You may request details of these safeguards at privacy@cybrary.it.
DATA RETENTION
We retain personal data only as long as necessary to fulfill the purposes for which it was collected:
- User account data: retained for the duration of your account and up to 12 months after closure, unless longer retention is required by law.
- Financial transaction records: retained for 7 years for tax and compliance purposes.
- Marketing data: retained until you withdraw consent or opt out.
Anonymized aggregate data may be retained indefinitely.
AUTOMATED DECISION-MAKING & PROFILING
We do not use personal data for automated decision-making, including profiling, that produces legal or similarly significant effects for you.
PROTECTION OF USER INFORMATION
We implement administrative, technical, and physical safeguards to protect personal data. While we regularly monitor for vulnerabilities, no method of transmission or storage is completely secure.
EXTERNAL LINKS
We are not responsible for the privacy practices of third-party sites linked from our Platform.

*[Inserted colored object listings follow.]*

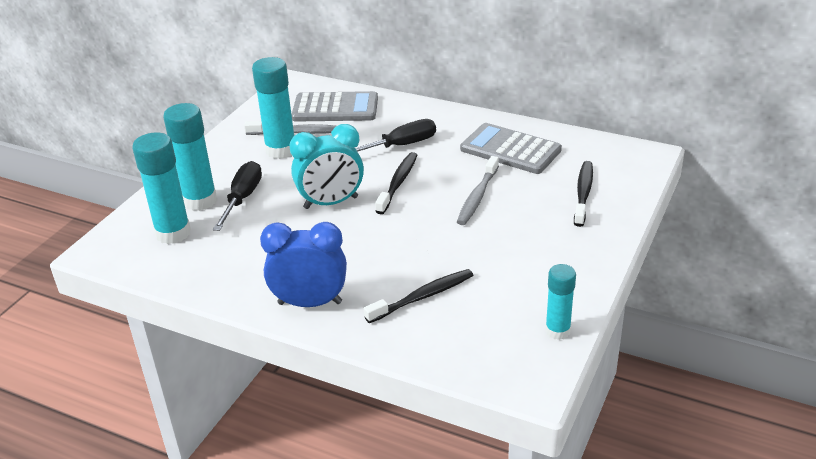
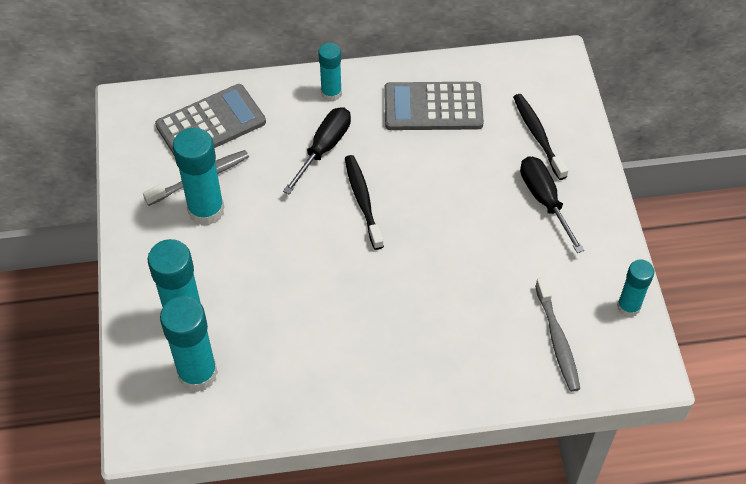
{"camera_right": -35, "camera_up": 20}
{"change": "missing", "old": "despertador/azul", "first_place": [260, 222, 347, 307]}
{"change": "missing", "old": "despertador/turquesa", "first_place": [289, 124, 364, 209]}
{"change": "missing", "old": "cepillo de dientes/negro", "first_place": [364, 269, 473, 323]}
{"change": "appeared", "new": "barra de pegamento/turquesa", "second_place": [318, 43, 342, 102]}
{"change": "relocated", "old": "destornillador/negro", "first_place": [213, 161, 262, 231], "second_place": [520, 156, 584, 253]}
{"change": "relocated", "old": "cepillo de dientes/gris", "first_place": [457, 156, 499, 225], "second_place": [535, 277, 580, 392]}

Please review their privacy policies before providing any personal data.
CALIFORNIA PRIVACY RIGHTS
California residents have rights under the CCPA, including the right to know, delete, and opt-out of certain sales of personal information, and the right to equal service for exercising those rights.
EU RESIDENT RIGHTS UNDER THE GDPR
You have the right to:
- Access your personal data;
- Rectify inaccurate data;
- Request erasure;
- Restrict processing;
- Object to processing;
- Request data portability.
- Requests are free of charge and will be handled within one month. Contact privacy@cybrary.it to exercise these rights.

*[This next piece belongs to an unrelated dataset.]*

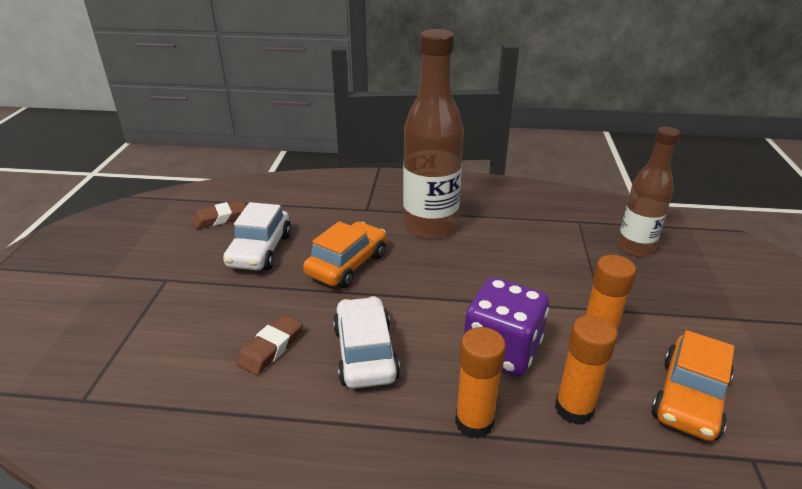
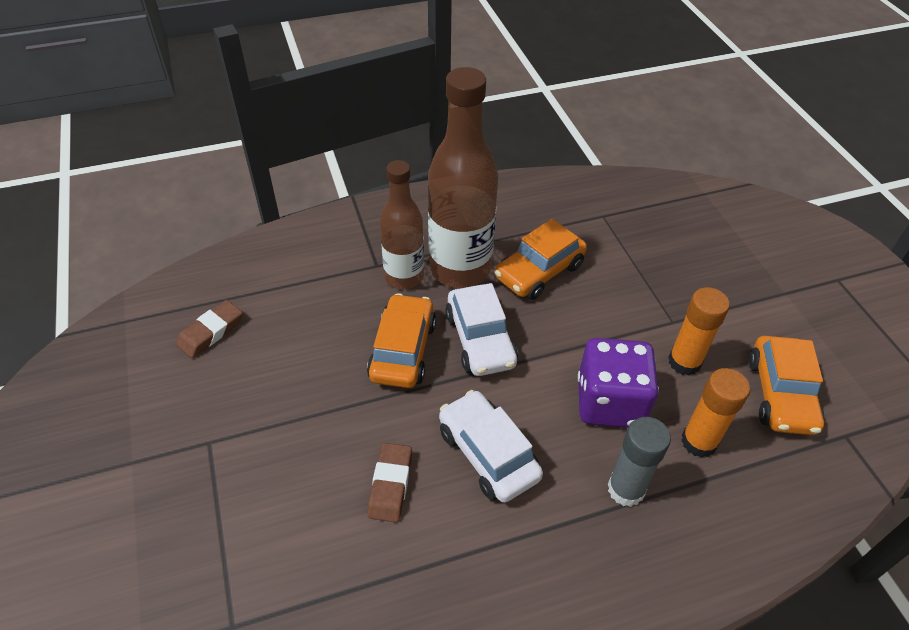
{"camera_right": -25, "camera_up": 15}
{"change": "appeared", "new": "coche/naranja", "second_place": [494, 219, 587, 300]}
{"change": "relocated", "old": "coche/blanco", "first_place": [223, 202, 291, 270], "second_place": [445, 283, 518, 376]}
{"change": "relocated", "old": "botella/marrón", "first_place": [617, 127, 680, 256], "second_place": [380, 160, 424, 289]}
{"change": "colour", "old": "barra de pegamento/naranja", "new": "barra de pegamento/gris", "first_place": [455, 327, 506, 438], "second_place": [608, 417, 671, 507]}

DATA PROTECTION OFFICER & EU REPRESENTATIVE
Cybrary has appointed a Data Protection Officer (DPO):
Email: privacy@cybrary.it
Cybrary is not established in the European Union and processes only a limited volume of personal data relating to EU residents (e.g., name, email, basic account activity). Such processing is occasional, does not include large-scale processing of special categories of data under Article 9(1) GDPR or personal data relating to criminal convictions and offences under Article 10 GDPR, and is unlikely to result in a risk to the rights and freedoms of natural persons.
In accordance with Article 27(2)(a) GDPR, Cybrary is therefore not required to designate an EU representative.
CONTACT US
Cybrary, Inc.
Attn: Privacy
4600 River Road STE 400
Riverdale, MD 20737 USA
Email: privacy@cybrary.it
CHANGES TO THIS PRIVACY POLICY
We may update this Privacy Policy periodically. Changes will be posted on this page with an updated “last updated” date. Continued use of our Platform constitutes acceptance of the changes.